Information supplied -
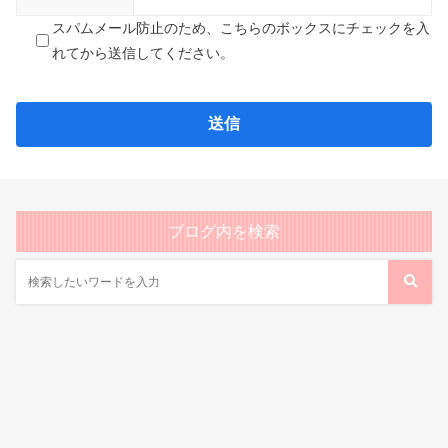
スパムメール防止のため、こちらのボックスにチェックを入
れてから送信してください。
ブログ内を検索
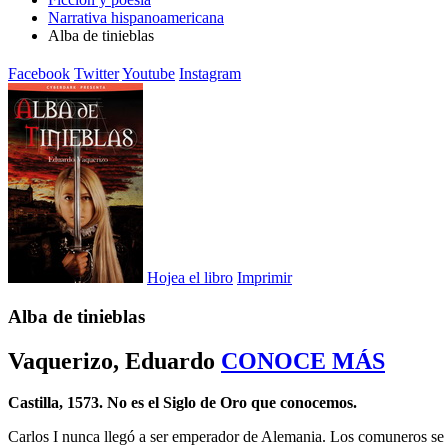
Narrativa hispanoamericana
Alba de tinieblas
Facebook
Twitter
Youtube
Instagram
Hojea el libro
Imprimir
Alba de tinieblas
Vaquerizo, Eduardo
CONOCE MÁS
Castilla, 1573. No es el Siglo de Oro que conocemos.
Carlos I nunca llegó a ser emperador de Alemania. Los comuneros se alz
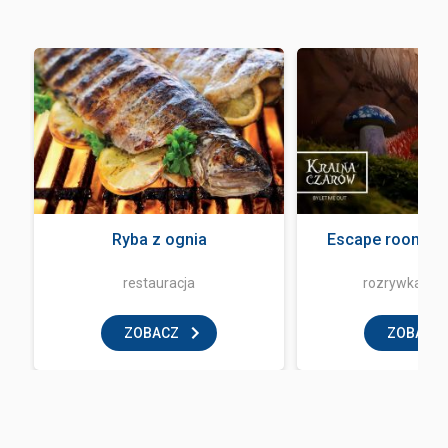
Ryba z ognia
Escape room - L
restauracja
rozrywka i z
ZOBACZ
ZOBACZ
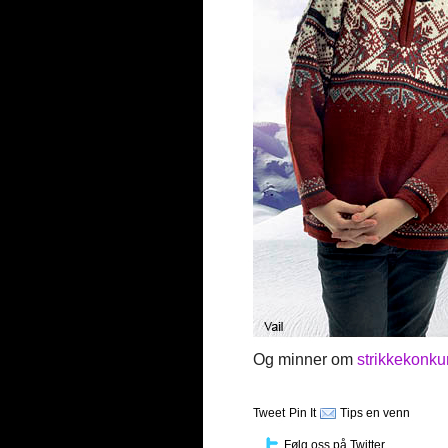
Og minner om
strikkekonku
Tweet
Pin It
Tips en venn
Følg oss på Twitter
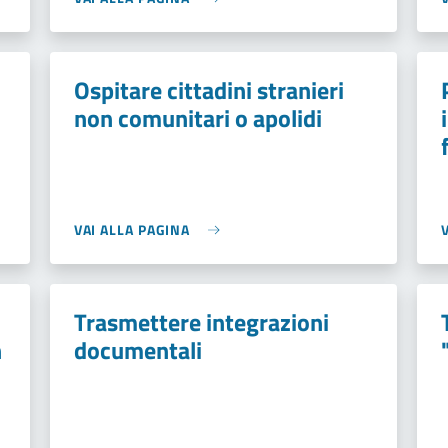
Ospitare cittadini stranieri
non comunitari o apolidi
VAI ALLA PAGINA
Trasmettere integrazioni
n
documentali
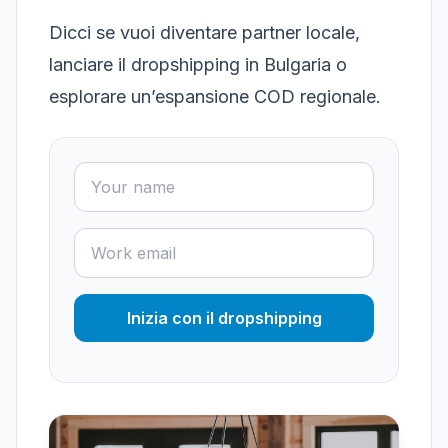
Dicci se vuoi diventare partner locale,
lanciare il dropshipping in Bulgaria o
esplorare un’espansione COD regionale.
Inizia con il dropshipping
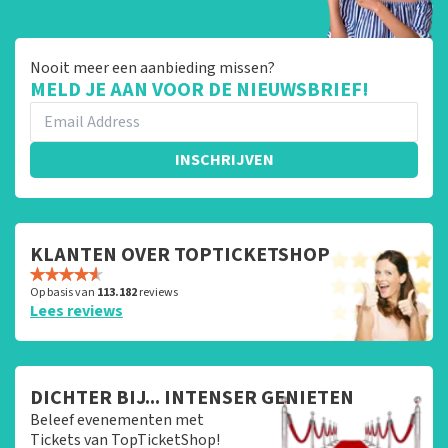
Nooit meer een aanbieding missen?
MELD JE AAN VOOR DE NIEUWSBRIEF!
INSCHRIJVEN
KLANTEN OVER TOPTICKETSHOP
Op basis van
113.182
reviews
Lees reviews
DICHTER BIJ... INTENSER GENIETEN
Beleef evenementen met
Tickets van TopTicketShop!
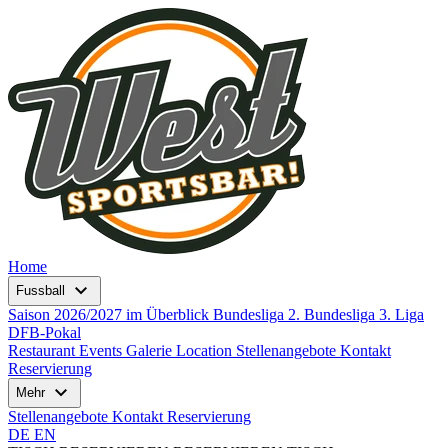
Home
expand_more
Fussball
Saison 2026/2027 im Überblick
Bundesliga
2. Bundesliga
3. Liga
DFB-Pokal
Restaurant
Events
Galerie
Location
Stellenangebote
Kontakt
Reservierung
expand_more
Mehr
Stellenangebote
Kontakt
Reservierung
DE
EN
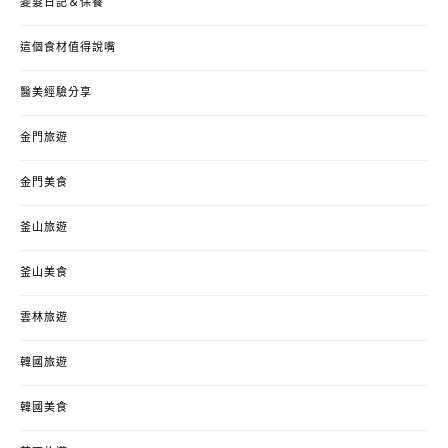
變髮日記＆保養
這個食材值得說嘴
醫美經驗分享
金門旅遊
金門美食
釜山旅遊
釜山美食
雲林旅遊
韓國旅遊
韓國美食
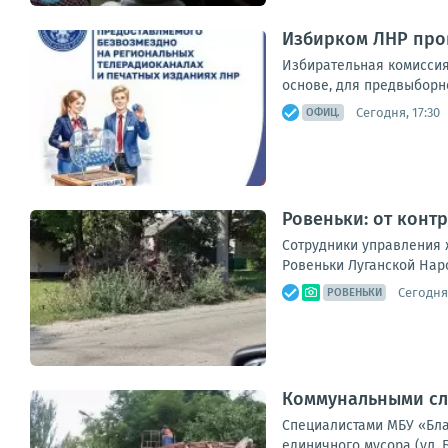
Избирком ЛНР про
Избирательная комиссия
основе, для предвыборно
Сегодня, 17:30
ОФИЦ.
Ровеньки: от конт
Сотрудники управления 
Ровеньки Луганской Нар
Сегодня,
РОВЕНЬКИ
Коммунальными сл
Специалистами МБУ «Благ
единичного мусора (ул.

Task - Reproduce every one of the lines above character for character, but leave the pictures out.

Solution to the exercise -
スパムメール防止のため、こちらのボックスにチェックを入
れてから送信してください。
ブログ内を検索
Narrativa hispanoamericana
Alba de tinieblas
Facebook
Twitter
Youtube
Instagram
Hojea el libro
Imprimir
Alba de tinieblas
Vaquerizo, Eduardo
CONOCE MÁS
Castilla, 1573. No es el Siglo de Oro que conocemos.
Carlos I nunca llegó a ser emperador de Alemania. Los comuneros se alz
Ryba z ognia
Escape room - L
restauracja
rozrywka i z
ZOBACZ
ZOBACZ
Og minner om
strikkekonku
Tweet
Pin It
Tips en venn
Følg oss på Twitter
Ospitare cittadini stranieri
non comunitari o apolidi
VAI ALLA PAGINA
Trasmettere integrazioni
n
documentali
Dicci se vuoi diventare partner locale,
lanciare il dropshipping in Bulgaria o
esplorare un’espansione COD regionale.
Inizia con il dropshipping
Nooit meer een aanbieding missen?
MELD JE AAN VOOR DE NIEUWSBRIEF!
INSCHRIJVEN
KLANTEN OVER TOPTICKETSHOP
Op basis van
113.182
reviews
Lees reviews
DICHTER BIJ... INTENSER GENIETEN
Beleef evenementen met
Tickets van TopTicketShop!
Home
expand_more
Fussball
Saison 2026/2027 im Überblick
Bundesliga
2. Bundesliga
3. Liga
DFB-Pokal
Restaurant
Events
Galerie
Location
Stellenangebote
Kontakt
Reservierung
expand_more
Mehr
Stellenangebote
Kontakt
Reservierung
DE
EN
變髮日記＆保養
這個食材值得說嘴
醫美經驗分享
金門旅遊
金門美食
釜山旅遊
釜山美食
雲林旅遊
韓國旅遊
韓國美食
Избирком ЛНР про
Избирательная комиссия
основе, для предвыборно
Сегодня, 17:30
ОФИЦ.
Ровеньки: от конт
Сотрудники управления 
Ровеньки Луганской Нар
Сегодня,
РОВЕНЬКИ
Коммунальными сл
Специалистами МБУ «Благ
единичного мусора (ул.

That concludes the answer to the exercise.